Find the line with "ALMO NATURE E" in the data below. Repeat it and every line after it exactly, but not the pictures.
-------------------------
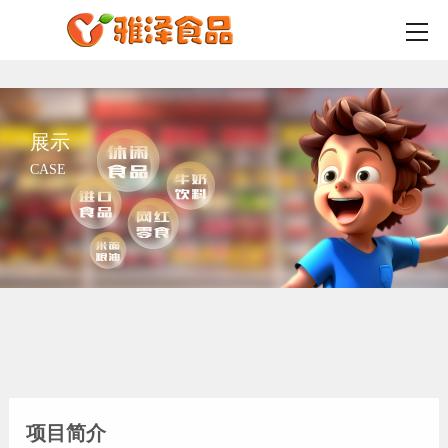
展示
CASE
项目简介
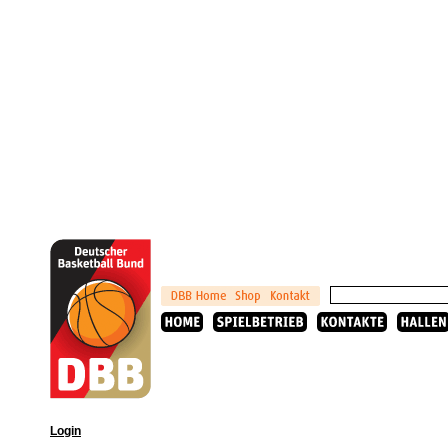
Login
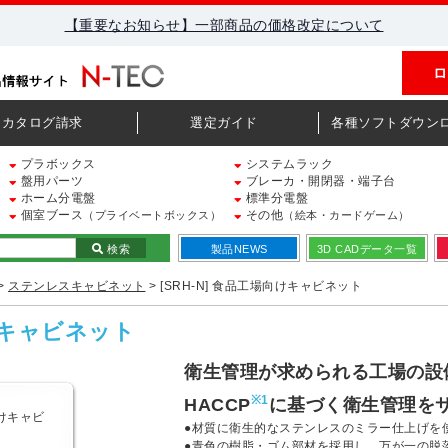
【重要なお知らせ】一部商品の価格改定について
ロ
カタログ請求
選定ガイド
各種ソフトダウン
プラボックス
システムラック
盤用パーツ
ブレーカ・開閉器・端子台
ホーム分電盤
標準分電盤
個室ブース
その他
（プライベートボックス）
（絵本・カードゲーム）
検索
製品NEWS
3D CADデータ一覧
>
ステンレスキャビネット
> [SRH-N] 食品工場向けキャビネット
向けキャビネット
衛生管理が求められる工場の設
※1
HACCP
に基づく衛生管理を
●材質に衛生的なステンレスのミラー仕上げを
●青色の樹脂・ゴム部材を採用し、万が一の脱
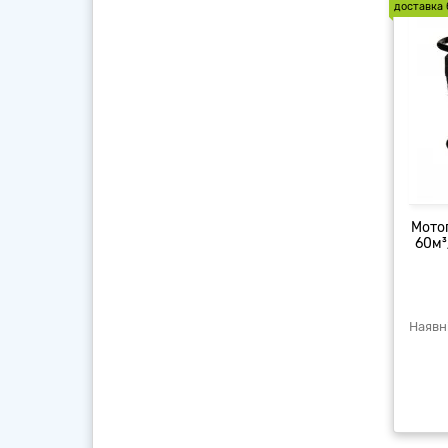
доставка 
Мото
60м³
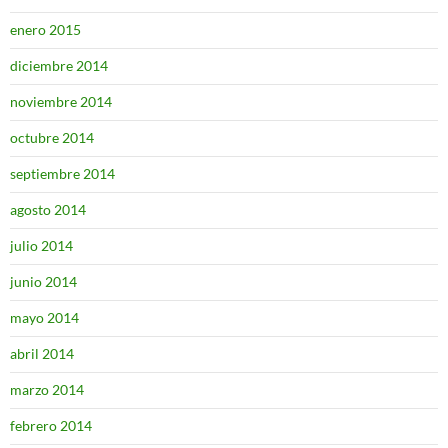
enero 2015
diciembre 2014
noviembre 2014
octubre 2014
septiembre 2014
agosto 2014
julio 2014
junio 2014
mayo 2014
abril 2014
marzo 2014
febrero 2014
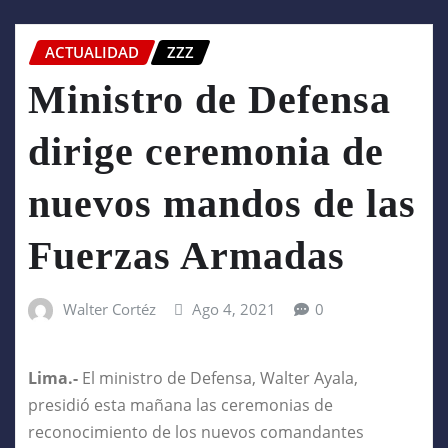
ACTUALIDAD
ZZZ
Ministro de Defensa
dirige ceremonia de
nuevos mandos de las
Fuerzas Armadas
Walter Cortéz
Ago 4, 2021
0
Lima.-
El ministro de Defensa, Walter Ayala,
presidió esta mañana las ceremonias de
reconocimiento de los nuevos comandantes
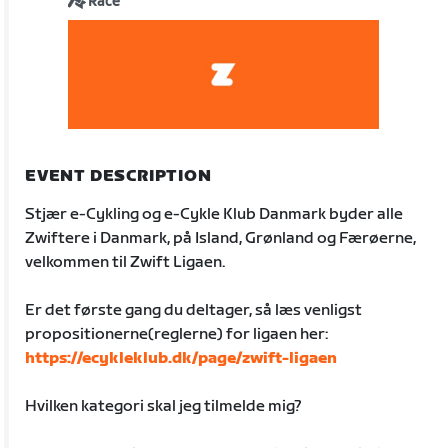
Race
EVENT DESCRIPTION
Stjær e-Cykling og e-Cykle Klub Danmark byder alle
Zwiftere i Danmark, på Island, Grønland og Færøerne,
velkommen til Zwift Ligaen.
Er det første gang du deltager, så læs venligst
propositionerne(reglerne) for ligaen her:
https://ecykleklub.dk/page/zwift-ligaen
Hvilken kategori skal jeg tilmelde mig?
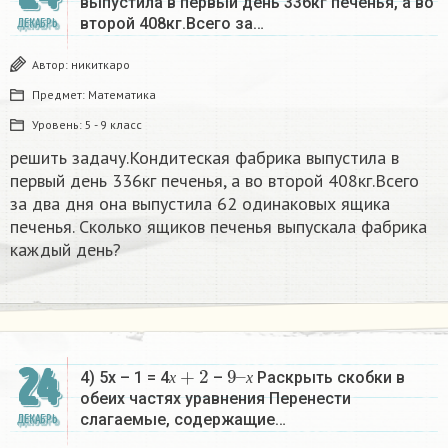
выпустила в первый день 336кг печенья, а во
второй 408кг.Всего за…
ДЕКАБРЬ
Автор:
никиткаро
Предмет:
Математика
Уровень:
5 - 9 класс
решить задачу.Кондитеская фабрика выпустила в
первый день 336кг печенья, а во второй 408кг.Всего
за два дня она выпустила 62 одинаковых ящика
печенья. Сколько ящиков печенья выпускала фабрика
каждый день?
х
+
2
9
х
–
24
4) 5х – 1 = 4
–
Раскрыть скобки в
х
х
обеих частях уравнения Перенести
слагаемые, содержащие…
ДЕКАБРЬ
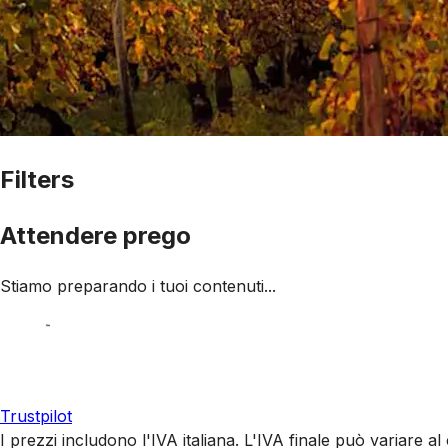
Filters
Attendere prego
Stiamo preparando i tuoi contenuti...
Trustpilot
I prezzi includono l'IVA italiana. L'IVA finale può variare 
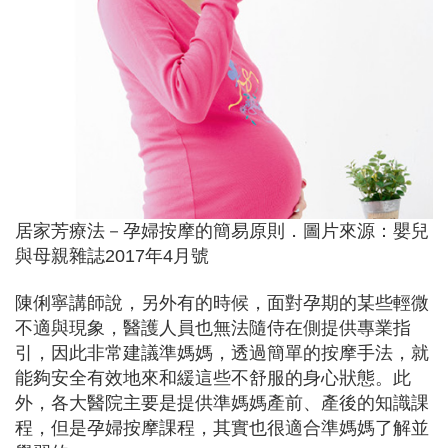
居家芳療法－孕婦按摩的簡易原則．圖片來源：嬰兒
與母親雜誌2017年4月號
陳俐寧講師說，另外有的時候，面對孕期的某些輕微
不適與現象，醫護人員也無法隨侍在側提供專業指
引，因此非常建議準媽媽，透過簡單的按摩手法，就
能夠安全有效地來和緩這些不舒服的身心狀態。此
外，各大醫院主要是提供準媽媽產前、產後的知識課
程，但是孕婦按摩課程，其實也很適合準媽媽了解並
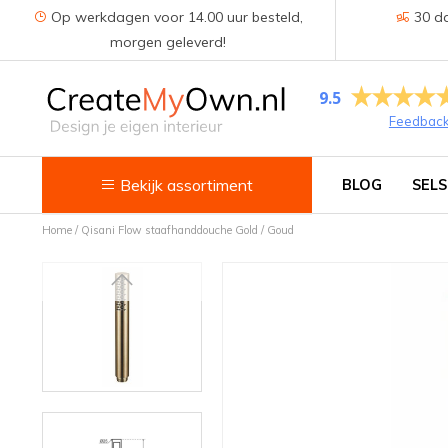
Op werkdagen voor 14.00 uur besteld,
30 da
morgen geleverd!
9.5
Feedbac
Bekijk assortiment
BLOG
SELS
Home
/
Qisani Flow staafhanddouche Gold / Goud
Keuken
Kokend water kranen
Keukenkranen
Spoelbakken
Zeepdispensers
Voedselrestenvermalers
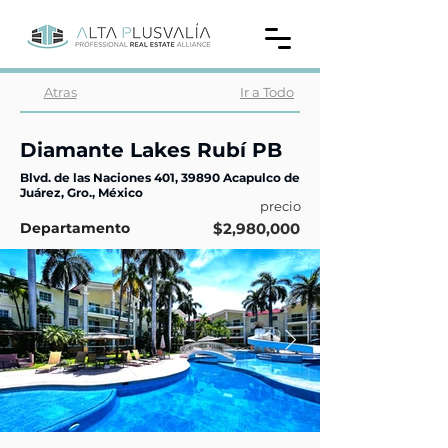
Atras
Ir a Todo
Diamante Lakes Rubí PB
Blvd. de las Naciones 401, 39890 Acapulco de
Juárez, Gro., México
precio
Departamento
$2,980,000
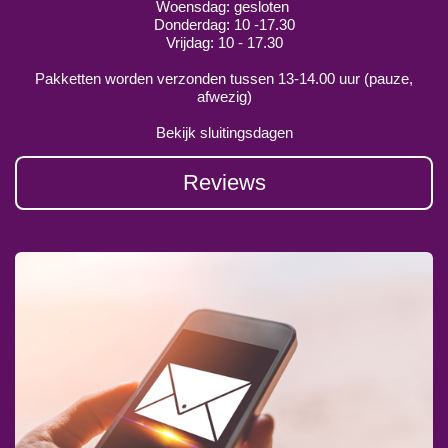
Woensdag: gesloten
Donderdag: 10 -17.30
Vrijdag: 10 - 17.30
Pakketten worden verzonden tussen 13-14.00 uur (pauze,
afwezig)
Bekijk sluitingsdagen
Reviews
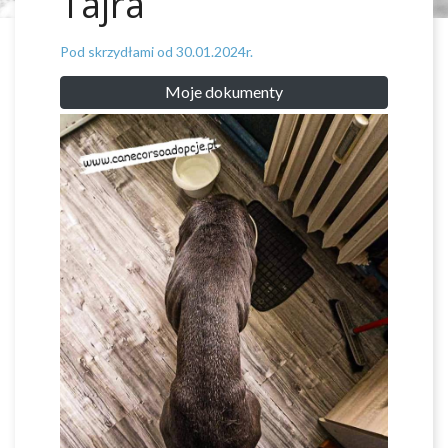
Tajra
Pod skrzydłami od 30.01.2024r.
Moje dokumenty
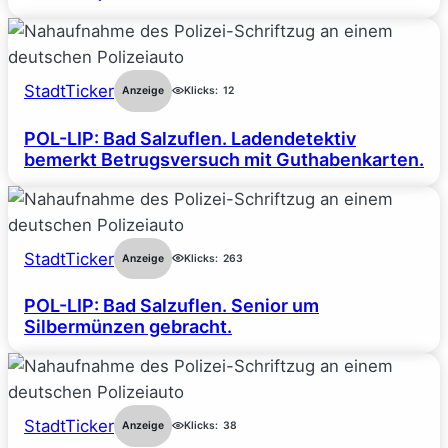
StadtTicker
Anzeige
Klicks:
12
POL-LIP: Bad Salzuflen. Ladendetektiv
bemerkt Betrugsversuch mit Guthabenkarten.
StadtTicker
Anzeige
Klicks:
263
POL-LIP: Bad Salzuflen. Senior um
Silbermünzen gebracht.
StadtTicker
Anzeige
Klicks:
38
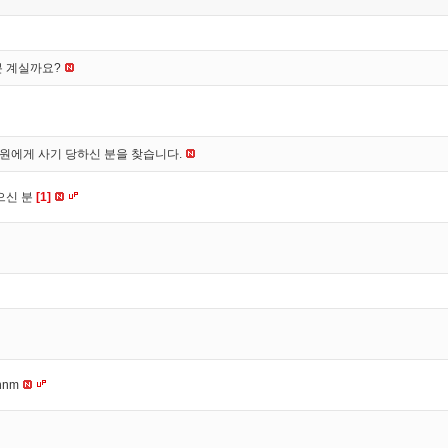
분 계실까요?
*원에게 사기 당하신 분을 찾습니다.
으신 분
[1]
nnm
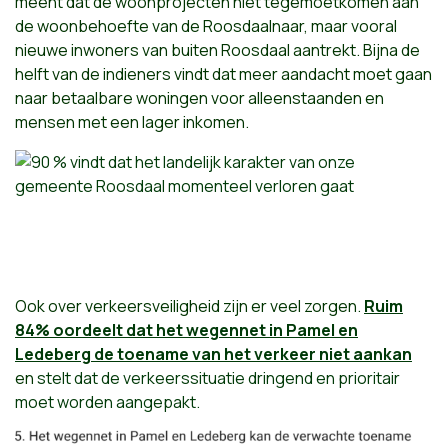
meent dat de woonprojecten niet tegemoetkomen aan
de woonbehoefte van de Roosdaalnaar, maar vooral
nieuwe inwoners van buiten Roosdaal aantrekt. Bijna de
helft van de indieners vindt dat meer aandacht moet gaan
naar betaalbare woningen voor alleenstaanden en
mensen met een lager inkomen.
Ook over verkeersveiligheid zijn er veel zorgen.
Ruim
84% oordeelt dat het wegennet in Pamel en
Ledeberg de toename van het verkeer niet aankan
en
stelt dat de verkeerssituatie dringend en prioritair
moet worden aangepakt.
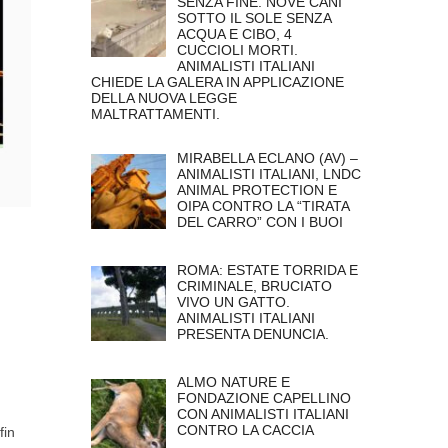
SENZA FINE. NOVE CANI
SOTTO IL SOLE SENZA
ACQUA E CIBO, 4
CUCCIOLI MORTI.
ANIMALISTI ITALIANI
CHIEDE LA GALERA IN APPLICAZIONE
DELLA NUOVA LEGGE
MALTRATTAMENTI.
MIRABELLA ECLANO (AV) –
ANIMALISTI ITALIANI, LNDC
ANIMAL PROTECTION E
OIPA CONTRO LA “TIRATA
DEL CARRO” CON I BUOI
ROMA: ESTATE TORRIDA E
CRIMINALE, BRUCIATO
VIVO UN GATTO.
ANIMALISTI ITALIANI
PRESENTA DENUNCIA.
ALMO NATURE E
FONDAZIONE CAPELLINO
CON ANIMALISTI ITALIANI
CONTRO LA CACCIA
fin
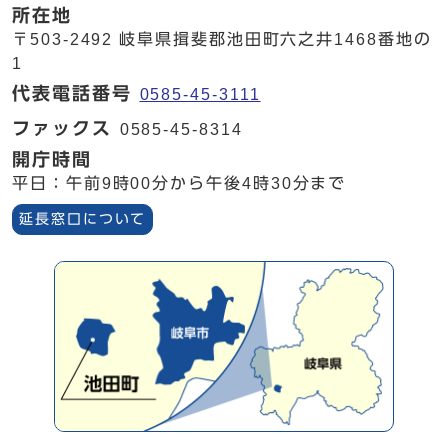
所在地
〒503-2492 岐阜県揖斐郡池田町六之井1468番地の
1
代表電話番号
0585-45-3111
ファックス
0585-45-8314
開庁時間
平日：午前9時00分から午後4時30分まで
延長窓口について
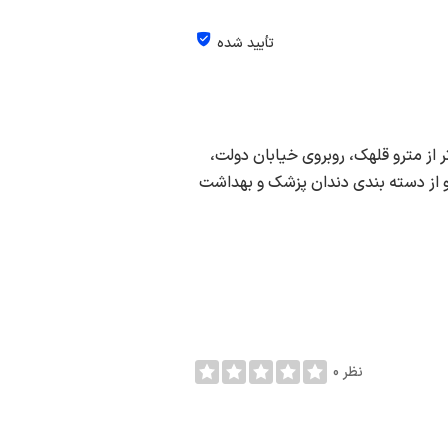
تأیید شده
ر از مترو قلهک، روبروی خیابان دولت،
بان امامزاده، ساختمان پزشکان سبز 2، طبقه 1، واحد 5 و از دسته بندی دندان پزشک و بهداشت
0 نظر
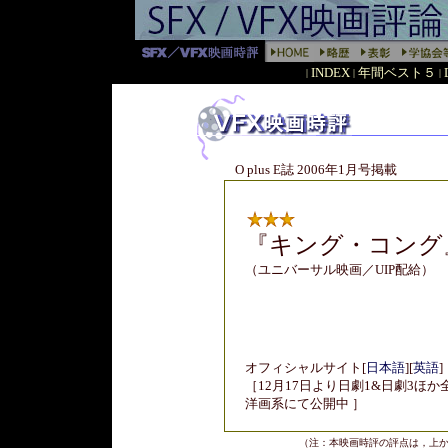
INDEX
年間ベスト５
|
|
|
O plus E誌 2006年1月号掲載
『
キング・コング
（ユニバーサル映画／UIP配給）
オフィシャルサイト
[
日本語
]
[
英語
]
［12月17日より日劇1&日劇3ほか
洋画系にて公開中 ］
（注：本映画時評の評点は，上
-------------------------
YOUR SOLUTION:
ALMO NATURE E
FONDAZIONE CAPELLINO
CON ANIMALISTI ITALIANI
CONTRO LA CACCIA
fin
所在地
〒503-2492 岐阜県揖斐郡池田町六之井1468番地の
1
代表電話番号
0585-45-3111
ファックス
0585-45-8314
開庁時間
平日：午前9時00分から午後4時30分まで
延長窓口について
تأیید شده
ر از مترو قلهک، روبروی خیابان دولت،
بان امامزاده، ساختمان پزشکان سبز 2، طبقه 1، واحد 5 و از دسته بندی دندان پزشک و بهداشت
0 نظر
INDEX
年間ベスト５
|
|
|
O plus E誌 2006年1月号掲載
『
キング・コング
（ユニバーサル映画／UIP配給）
オフィシャルサイト
[
日本語
]
[
英語
]
［12月17日より日劇1&日劇3ほか
洋画系にて公開中 ］
（注：本映画時評の評点は，上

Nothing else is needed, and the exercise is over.